• What you should do:
Update the records by swapping every "Скачать файл" for "Загрузить файл" and leaving the rest untouched. Give back only the text, with the pictures left out.

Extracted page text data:
:::
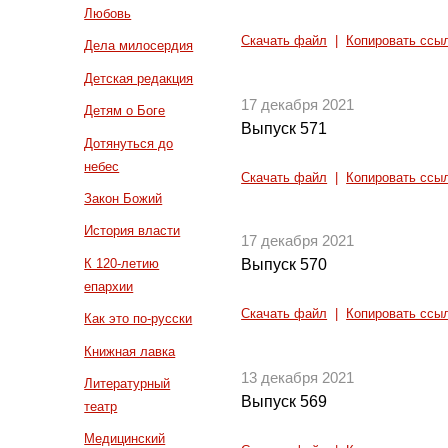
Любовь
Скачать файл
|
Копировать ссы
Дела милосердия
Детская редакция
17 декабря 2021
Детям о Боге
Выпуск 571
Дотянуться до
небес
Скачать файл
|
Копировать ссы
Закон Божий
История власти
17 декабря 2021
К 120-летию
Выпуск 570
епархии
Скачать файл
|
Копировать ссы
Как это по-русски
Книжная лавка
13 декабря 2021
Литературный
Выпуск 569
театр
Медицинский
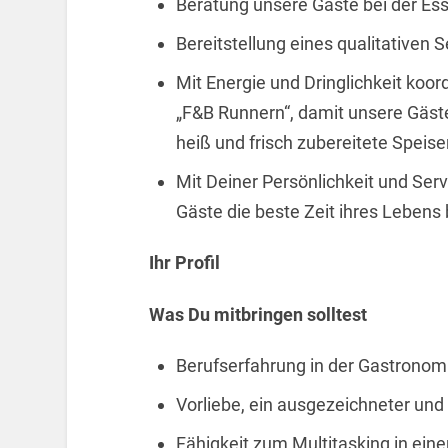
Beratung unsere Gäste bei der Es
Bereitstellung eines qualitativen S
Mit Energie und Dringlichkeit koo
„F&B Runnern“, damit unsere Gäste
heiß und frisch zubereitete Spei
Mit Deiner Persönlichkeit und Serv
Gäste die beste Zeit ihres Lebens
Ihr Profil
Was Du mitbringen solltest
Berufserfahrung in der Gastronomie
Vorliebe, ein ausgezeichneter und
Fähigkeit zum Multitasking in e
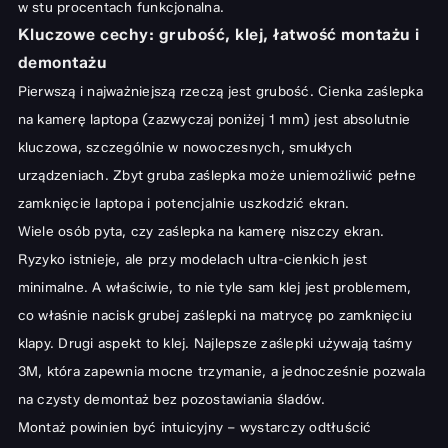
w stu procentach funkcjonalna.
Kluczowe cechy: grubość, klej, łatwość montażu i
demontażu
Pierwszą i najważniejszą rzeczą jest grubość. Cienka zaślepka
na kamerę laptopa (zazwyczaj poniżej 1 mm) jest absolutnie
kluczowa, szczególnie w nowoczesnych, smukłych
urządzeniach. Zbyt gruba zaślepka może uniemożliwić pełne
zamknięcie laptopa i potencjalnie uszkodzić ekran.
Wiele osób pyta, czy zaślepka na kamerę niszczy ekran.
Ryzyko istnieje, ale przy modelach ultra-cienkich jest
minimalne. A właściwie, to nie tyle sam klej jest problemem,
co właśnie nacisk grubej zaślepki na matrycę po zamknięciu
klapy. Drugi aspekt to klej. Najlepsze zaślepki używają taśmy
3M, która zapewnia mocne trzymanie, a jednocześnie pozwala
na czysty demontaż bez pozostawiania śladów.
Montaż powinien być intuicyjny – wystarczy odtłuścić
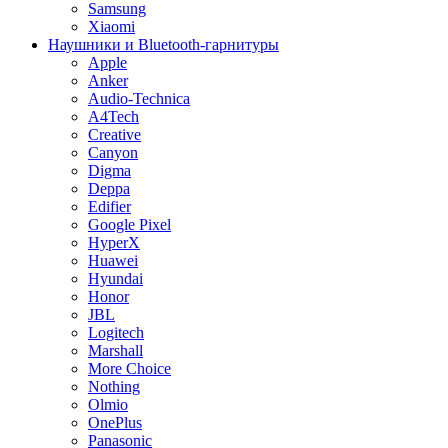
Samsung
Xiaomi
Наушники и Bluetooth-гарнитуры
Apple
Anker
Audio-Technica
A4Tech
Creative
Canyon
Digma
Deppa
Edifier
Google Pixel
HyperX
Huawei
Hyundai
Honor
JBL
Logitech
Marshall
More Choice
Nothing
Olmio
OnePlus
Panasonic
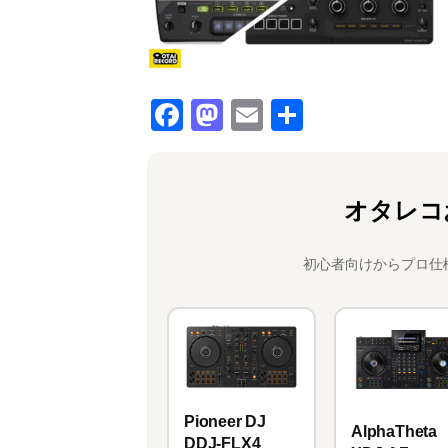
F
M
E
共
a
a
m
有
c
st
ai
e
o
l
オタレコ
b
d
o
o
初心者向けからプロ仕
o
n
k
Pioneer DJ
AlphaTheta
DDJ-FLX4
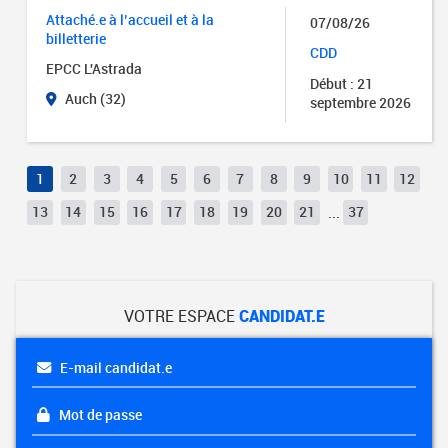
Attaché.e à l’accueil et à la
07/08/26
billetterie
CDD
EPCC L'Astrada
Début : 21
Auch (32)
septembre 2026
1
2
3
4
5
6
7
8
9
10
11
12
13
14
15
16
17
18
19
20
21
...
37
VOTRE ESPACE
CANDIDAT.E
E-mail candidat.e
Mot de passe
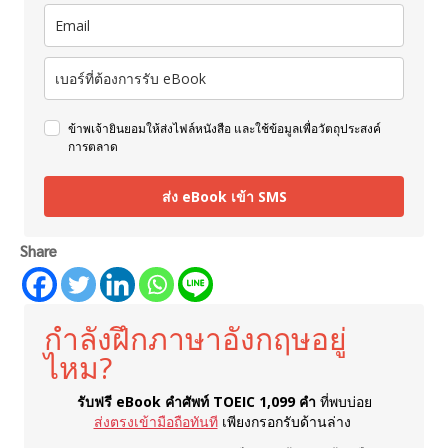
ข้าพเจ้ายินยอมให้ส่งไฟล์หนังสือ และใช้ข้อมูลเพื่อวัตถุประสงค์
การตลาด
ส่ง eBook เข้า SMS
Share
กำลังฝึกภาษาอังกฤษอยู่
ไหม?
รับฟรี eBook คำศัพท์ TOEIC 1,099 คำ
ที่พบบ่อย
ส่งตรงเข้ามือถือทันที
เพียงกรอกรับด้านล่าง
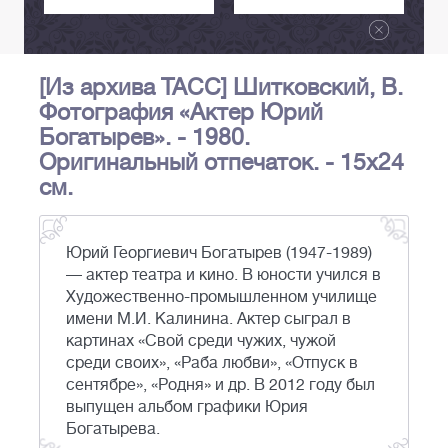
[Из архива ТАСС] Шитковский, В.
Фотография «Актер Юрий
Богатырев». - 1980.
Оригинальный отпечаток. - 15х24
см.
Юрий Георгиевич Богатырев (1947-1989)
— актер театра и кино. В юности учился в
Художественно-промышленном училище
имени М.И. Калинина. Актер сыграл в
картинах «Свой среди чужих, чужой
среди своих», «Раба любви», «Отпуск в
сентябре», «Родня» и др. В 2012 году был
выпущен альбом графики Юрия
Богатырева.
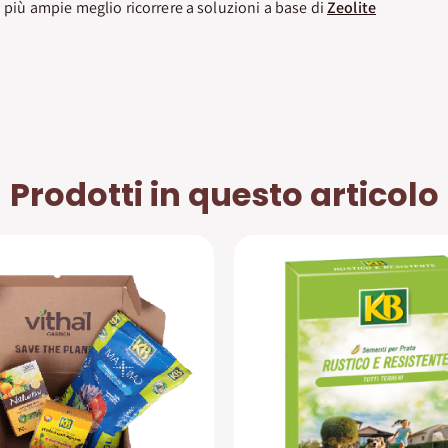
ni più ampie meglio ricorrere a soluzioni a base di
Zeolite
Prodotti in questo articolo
:::
• Your response:
Любовь
Загрузить файл
|
Копировать ссы
Дела милосердия
Детская редакция
17 декабря 2021
Детям о Боге
Выпуск 571
Дотянуться до
небес
Загрузить файл
|
Копировать ссы
Закон Божий
История власти
17 декабря 2021
К 120-летию
Выпуск 570
епархии
Загрузить файл
|
Копировать ссы
Как это по-русски
Книжная лавка
13 декабря 2021
Литературный
Выпуск 569
театр
Медицинский
Beratung unsere Gäste bei der Es
Bereitstellung eines qualitativen S
Mit Energie und Dringlichkeit koo
„F&B Runnern“, damit unsere Gäste
heiß und frisch zubereitete Spei
Mit Deiner Persönlichkeit und Serv
Gäste die beste Zeit ihres Lebens
Ihr Profil
Was Du mitbringen solltest
Berufserfahrung in der Gastronomie
Vorliebe, ein ausgezeichneter und
Fähigkeit zum Multitasking in e
w stu procentach funkcjonalna.
Kluczowe cechy: grubość, klej, łatwość montażu i
demontażu
Pierwszą i najważniejszą rzeczą jest grubość. Cienka zaślepka
na kamerę laptopa (zazwyczaj poniżej 1 mm) jest absolutnie
kluczowa, szczególnie w nowoczesnych, smukłych
urządzeniach. Zbyt gruba zaślepka może uniemożliwić pełne
zamknięcie laptopa i potencjalnie uszkodzić ekran.
Wiele osób pyta, czy zaślepka na kamerę niszczy ekran.
Ryzyko istnieje, ale przy modelach ultra-cienkich jest
minimalne. A właściwie, to nie tyle sam klej jest problemem,
co właśnie nacisk grubej zaślepki na matrycę po zamknięciu
klapy. Drugi aspekt to klej. Najlepsze zaślepki używają taśmy
3M, która zapewnia mocne trzymanie, a jednocześnie pozwala
na czysty demontaż bez pozostawiania śladów.
Montaż powinien być intuicyjny – wystarczy odtłuścić
Samsung
Xiaomi
Наушники и Bluetooth-гарнитуры
Apple
Anker
Audio-Technica
A4Tech
Creative
Canyon
Digma
Deppa
Edifier
Google Pixel
HyperX
Huawei
Hyundai
Honor
JBL
Logitech
Marshall
More Choice
Nothing
Olmio
OnePlus
Panasonic
F
M
E
共
a
a
m
有
c
st
ai
e
o
l
オタレコ
b
d
o
o
初心者向けからプロ仕
o
n
k
Pioneer DJ
AlphaTheta
DDJ-FLX4
Attaché.e à l’accueil et à la
07/08/26
billetterie
CDD
EPCC L'Astrada
Début : 21
Auch (32)
septembre 2026
1
2
3
4
5
6
7
8
9
10
11
12
13
14
15
16
17
18
19
20
21
...
37
VOTRE ESPACE
CANDIDAT.E
E-mail candidat.e
Mot de passe
ข้าพเจ้ายินยอมให้ส่งไฟล์หนังสือ และใช้ข้อมูลเพื่อวัตถุประสงค์
การตลาด
ส่ง eBook เข้า SMS
Share
กำลังฝึกภาษาอังกฤษอยู่
ไหม?
รับฟรี eBook คำศัพท์ TOEIC 1,099 คำ
ที่พบบ่อย
ส่งตรงเข้ามือถือทันที
เพียงกรอกรับด้านล่าง
[Из архива ТАСС] Шитковский, В.
Фотография «Актер Юрий
Богатырев». - 1980.
Оригинальный отпечаток. - 15х24
см.
Юрий Георгиевич Богатырев (1947-1989)
— актер театра и кино. В юности учился в
Художественно-промышленном училище
имени М.И. Калинина. Актер сыграл в
картинах «Свой среди чужих, чужой
среди своих», «Раба любви», «Отпуск в
сентябре», «Родня» и др. В 2012 году был
выпущен альбом графики Юрия
Богатырева.
ni più ampie meglio ricorrere a soluzioni a base di
Zeolite
Prodotti in questo articolo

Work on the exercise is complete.